A second worked example. Take a face image dataset (400 faces, 10 different people, zoomed in on the face, purely linear so no rotation modeling). Stack each image as a column; the matrix is pixels × faces. Run PCA along the faces dimension.

“By the time we get to 1, 2, 3, 4, 5, 6, 7 PCs, you already have 60% of the variance explained. So somehow with just seven principal components, you already have 60% of all the variability that you’re going to see in these 400 images of faces.”

The principal components themselves can be rendered back as images (the eigenfaces). They look creepy but show what the algorithm picked up about variance between people and expressions.

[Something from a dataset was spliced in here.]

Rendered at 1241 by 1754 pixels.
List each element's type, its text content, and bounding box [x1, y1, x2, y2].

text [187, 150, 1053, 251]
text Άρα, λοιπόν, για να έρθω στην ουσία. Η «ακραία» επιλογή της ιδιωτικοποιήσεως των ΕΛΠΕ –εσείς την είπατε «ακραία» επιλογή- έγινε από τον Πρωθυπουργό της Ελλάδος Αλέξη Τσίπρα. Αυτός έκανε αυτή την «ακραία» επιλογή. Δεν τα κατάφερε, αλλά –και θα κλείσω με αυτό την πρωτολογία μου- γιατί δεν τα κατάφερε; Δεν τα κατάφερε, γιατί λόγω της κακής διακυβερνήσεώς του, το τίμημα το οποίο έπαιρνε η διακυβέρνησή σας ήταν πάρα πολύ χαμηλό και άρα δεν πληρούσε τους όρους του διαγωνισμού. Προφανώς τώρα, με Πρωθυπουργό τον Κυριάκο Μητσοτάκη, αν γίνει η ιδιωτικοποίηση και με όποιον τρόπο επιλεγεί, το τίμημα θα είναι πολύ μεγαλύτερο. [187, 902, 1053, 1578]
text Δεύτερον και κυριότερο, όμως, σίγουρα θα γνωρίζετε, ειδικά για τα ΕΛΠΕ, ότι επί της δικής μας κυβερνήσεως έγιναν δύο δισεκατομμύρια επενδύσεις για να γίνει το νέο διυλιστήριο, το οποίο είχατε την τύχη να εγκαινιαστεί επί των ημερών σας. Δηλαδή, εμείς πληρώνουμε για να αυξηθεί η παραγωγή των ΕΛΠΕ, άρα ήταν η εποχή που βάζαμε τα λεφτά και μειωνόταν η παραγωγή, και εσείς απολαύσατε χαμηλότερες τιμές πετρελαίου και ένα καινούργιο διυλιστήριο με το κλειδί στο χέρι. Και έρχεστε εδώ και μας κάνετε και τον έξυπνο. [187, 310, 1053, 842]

“It’s just simply doing it based off of the data, just trying to explain what other transformation in the space of the images can I do to try to capture more of the variance in the data?”

What PCA isn’t

The prof points to an alternative on the same data: factorize into individual additive parts (NMF-style). On faces, instead of “creepy whole faces” (eigenfaces) you get parts (a nose, an eye, a mouth) that sum to the image. Different assumption, same dimensionality-reduction goal. He won’t go into details, but flags that PCA is one choice among many.

Bridge to clustering

“There’s a bunch of dimensionality reduction methods. This is by far the oldest and the simplest and often the most useful.”

He sketches PCA’s failure mode on the board: data lying along a curved 1-D manifold (like a circle or arc). PCA’s first PC will cut through the middle and the second perpendicular. Neither captures the actual structure.

“PCA is kind of stuck just making linear stuff. It can’t do anything non-linear. Whereas clustering would try to group these into distinct things.”

So clustering is another way to summarize high-dimensional data:

“The goal of clustering is to partition the data into different groups. You want the points that are within that group to be close together or similar… and you want the different groups to be different.”

The key knob: how you define distance (Euclidean, cosine, something else), as different distance functions give different clusterings.

Used for: cancer subtypes, market segmentation, search engines. The prof’s own current example: segmenting animal behaviors by clustering features of head and back angles plus their frequency decompositions, recovering discrete behaviors like “rearing,” “running,” “meandering.”

“Both dimensionality reduction and clustering approaches are trying to simplify the data, to give simple summaries. Dimensionality reduction looks for low-dimensional ones… clustering tries to find groups. So it’s more of a discretized thing. But in both cases, you’re looking at a short description of high-dimensional data.”

Tomorrow: k-means and hierarchical clustering.